→ Prompt:
Edit the records starting with the line that contains "# Advent Calender" and going on through the line that contains "The different parts of the json file are;", both included, replacing "json file" with "JSON file" and leaving everything else unchanged. Return only those lines.

→ Given data:

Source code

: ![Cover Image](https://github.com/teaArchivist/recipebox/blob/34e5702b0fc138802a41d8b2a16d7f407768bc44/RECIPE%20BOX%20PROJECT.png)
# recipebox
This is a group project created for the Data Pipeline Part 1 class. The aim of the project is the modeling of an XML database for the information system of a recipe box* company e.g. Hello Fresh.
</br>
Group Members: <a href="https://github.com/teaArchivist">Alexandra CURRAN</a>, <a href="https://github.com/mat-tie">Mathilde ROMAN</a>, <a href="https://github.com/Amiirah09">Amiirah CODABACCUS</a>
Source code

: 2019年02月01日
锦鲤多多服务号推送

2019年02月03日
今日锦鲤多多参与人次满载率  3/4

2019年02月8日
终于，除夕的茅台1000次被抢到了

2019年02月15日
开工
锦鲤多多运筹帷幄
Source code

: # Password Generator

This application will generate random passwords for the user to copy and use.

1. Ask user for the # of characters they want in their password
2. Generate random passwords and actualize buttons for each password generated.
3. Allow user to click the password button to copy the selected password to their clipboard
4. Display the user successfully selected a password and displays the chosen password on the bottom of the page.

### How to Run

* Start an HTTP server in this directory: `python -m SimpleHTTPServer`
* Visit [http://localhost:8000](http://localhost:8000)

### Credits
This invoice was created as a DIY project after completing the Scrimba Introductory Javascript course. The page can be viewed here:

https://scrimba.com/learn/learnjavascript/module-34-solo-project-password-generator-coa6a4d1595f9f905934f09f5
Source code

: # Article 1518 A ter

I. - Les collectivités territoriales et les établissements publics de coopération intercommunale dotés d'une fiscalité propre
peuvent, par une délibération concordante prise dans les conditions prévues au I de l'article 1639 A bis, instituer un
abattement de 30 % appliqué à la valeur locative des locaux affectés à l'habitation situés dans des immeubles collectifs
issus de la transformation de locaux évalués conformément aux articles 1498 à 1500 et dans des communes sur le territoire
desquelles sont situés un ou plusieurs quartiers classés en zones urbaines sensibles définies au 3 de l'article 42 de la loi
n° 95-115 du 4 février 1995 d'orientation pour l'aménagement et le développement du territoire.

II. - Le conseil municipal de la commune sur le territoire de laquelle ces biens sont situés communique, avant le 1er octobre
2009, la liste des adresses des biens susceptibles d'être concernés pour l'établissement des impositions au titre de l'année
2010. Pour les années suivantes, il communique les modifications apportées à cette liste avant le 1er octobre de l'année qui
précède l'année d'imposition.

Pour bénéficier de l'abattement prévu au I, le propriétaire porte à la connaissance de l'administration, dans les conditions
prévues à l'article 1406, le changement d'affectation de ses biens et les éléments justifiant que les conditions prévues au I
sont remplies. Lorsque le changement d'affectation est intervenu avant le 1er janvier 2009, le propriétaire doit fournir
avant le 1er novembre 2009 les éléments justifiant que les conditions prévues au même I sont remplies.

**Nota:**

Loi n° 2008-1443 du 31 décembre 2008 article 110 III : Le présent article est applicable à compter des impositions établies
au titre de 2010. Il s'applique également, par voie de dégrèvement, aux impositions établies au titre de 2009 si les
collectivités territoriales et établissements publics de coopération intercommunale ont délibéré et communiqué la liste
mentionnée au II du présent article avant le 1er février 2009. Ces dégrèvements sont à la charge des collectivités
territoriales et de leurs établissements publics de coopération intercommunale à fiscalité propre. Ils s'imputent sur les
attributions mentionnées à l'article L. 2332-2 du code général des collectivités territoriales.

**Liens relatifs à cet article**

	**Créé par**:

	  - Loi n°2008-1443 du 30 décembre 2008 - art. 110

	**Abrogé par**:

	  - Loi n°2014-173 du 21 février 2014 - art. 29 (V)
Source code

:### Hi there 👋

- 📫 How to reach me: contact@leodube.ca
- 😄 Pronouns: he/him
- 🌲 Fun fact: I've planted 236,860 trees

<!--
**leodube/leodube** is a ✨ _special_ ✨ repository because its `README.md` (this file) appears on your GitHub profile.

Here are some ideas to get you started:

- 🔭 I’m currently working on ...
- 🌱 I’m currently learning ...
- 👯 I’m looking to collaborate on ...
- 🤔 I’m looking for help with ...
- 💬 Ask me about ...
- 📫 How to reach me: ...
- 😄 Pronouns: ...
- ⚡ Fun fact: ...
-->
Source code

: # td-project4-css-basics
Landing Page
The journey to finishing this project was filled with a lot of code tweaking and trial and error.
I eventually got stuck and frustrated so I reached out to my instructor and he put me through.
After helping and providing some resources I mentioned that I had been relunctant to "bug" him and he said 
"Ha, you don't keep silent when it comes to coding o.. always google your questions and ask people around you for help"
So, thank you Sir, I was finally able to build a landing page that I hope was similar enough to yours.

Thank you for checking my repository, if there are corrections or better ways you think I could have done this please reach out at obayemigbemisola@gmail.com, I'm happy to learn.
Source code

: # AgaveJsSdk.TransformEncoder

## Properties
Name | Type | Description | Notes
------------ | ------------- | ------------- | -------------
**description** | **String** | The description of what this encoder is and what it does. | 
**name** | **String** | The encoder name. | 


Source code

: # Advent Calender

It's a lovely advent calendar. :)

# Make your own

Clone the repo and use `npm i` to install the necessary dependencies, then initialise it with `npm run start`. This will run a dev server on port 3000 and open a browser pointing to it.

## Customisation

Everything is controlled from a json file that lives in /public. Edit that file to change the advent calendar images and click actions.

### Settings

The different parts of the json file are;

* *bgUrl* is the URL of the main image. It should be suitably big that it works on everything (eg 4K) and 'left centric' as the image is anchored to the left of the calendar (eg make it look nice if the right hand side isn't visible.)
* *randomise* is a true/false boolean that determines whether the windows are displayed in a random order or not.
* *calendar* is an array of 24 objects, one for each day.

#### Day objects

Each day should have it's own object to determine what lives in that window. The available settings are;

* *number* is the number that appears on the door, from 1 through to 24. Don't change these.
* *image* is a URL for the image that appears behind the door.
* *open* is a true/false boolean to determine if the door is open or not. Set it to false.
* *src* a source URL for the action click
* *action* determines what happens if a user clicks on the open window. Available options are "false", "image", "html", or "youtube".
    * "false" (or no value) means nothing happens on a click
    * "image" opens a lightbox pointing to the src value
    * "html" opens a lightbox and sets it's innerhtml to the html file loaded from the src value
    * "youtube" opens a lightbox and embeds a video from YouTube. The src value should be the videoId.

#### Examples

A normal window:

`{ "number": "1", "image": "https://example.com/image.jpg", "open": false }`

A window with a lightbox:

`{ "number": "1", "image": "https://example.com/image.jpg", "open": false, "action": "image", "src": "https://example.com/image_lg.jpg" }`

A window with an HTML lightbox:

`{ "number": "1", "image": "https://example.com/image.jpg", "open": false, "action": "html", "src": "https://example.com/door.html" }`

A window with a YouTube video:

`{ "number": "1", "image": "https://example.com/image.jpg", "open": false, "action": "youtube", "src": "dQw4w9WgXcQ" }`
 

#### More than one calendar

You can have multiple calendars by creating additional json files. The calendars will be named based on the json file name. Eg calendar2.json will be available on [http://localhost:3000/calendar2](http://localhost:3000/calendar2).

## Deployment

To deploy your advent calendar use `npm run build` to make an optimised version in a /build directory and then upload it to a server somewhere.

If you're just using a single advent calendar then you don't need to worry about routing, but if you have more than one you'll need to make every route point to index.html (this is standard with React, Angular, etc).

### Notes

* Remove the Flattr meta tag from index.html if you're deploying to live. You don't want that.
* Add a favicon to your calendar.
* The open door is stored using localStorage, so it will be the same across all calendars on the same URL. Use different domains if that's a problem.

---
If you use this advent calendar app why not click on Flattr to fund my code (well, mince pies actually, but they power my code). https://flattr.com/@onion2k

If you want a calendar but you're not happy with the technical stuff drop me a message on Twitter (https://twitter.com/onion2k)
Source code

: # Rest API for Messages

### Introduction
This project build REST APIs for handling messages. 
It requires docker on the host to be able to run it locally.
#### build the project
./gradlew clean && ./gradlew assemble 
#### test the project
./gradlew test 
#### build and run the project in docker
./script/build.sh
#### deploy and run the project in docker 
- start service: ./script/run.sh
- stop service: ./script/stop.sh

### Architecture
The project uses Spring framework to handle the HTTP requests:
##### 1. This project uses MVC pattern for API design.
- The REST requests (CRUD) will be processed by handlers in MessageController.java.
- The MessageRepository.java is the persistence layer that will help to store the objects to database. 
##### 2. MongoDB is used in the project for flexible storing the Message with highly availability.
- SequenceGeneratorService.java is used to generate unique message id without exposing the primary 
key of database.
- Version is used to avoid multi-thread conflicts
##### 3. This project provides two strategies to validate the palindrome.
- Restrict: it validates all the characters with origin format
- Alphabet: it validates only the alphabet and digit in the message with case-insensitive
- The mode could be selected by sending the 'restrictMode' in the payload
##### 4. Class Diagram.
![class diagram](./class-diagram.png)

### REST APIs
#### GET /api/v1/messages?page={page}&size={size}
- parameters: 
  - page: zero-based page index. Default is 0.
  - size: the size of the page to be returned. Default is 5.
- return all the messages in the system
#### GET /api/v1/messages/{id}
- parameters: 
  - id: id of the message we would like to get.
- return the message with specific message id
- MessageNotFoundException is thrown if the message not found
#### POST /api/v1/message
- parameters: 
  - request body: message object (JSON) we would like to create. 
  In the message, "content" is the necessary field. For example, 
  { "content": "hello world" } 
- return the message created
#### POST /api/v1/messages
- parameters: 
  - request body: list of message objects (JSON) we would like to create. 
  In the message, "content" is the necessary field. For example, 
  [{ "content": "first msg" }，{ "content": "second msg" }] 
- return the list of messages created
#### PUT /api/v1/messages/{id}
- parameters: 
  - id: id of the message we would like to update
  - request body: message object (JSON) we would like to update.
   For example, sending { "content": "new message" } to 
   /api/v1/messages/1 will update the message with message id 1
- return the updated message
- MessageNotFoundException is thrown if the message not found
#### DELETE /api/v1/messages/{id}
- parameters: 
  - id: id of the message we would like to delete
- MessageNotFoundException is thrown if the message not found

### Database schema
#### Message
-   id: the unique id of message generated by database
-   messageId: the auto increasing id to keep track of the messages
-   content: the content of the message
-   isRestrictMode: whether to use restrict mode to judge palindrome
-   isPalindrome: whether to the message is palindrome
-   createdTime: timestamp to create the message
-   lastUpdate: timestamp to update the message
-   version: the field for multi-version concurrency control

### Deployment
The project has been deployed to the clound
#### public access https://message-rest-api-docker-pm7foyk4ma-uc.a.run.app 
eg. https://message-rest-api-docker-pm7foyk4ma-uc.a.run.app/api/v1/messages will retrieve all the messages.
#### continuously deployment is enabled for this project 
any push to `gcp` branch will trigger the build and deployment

→ Output below:
: # Advent Calender

It's a lovely advent calendar. :)

# Make your own

Clone the repo and use `npm i` to install the necessary dependencies, then initialise it with `npm run start`. This will run a dev server on port 3000 and open a browser pointing to it.

## Customisation

Everything is controlled from a JSON file that lives in /public. Edit that file to change the advent calendar images and click actions.

### Settings

The different parts of the JSON file are;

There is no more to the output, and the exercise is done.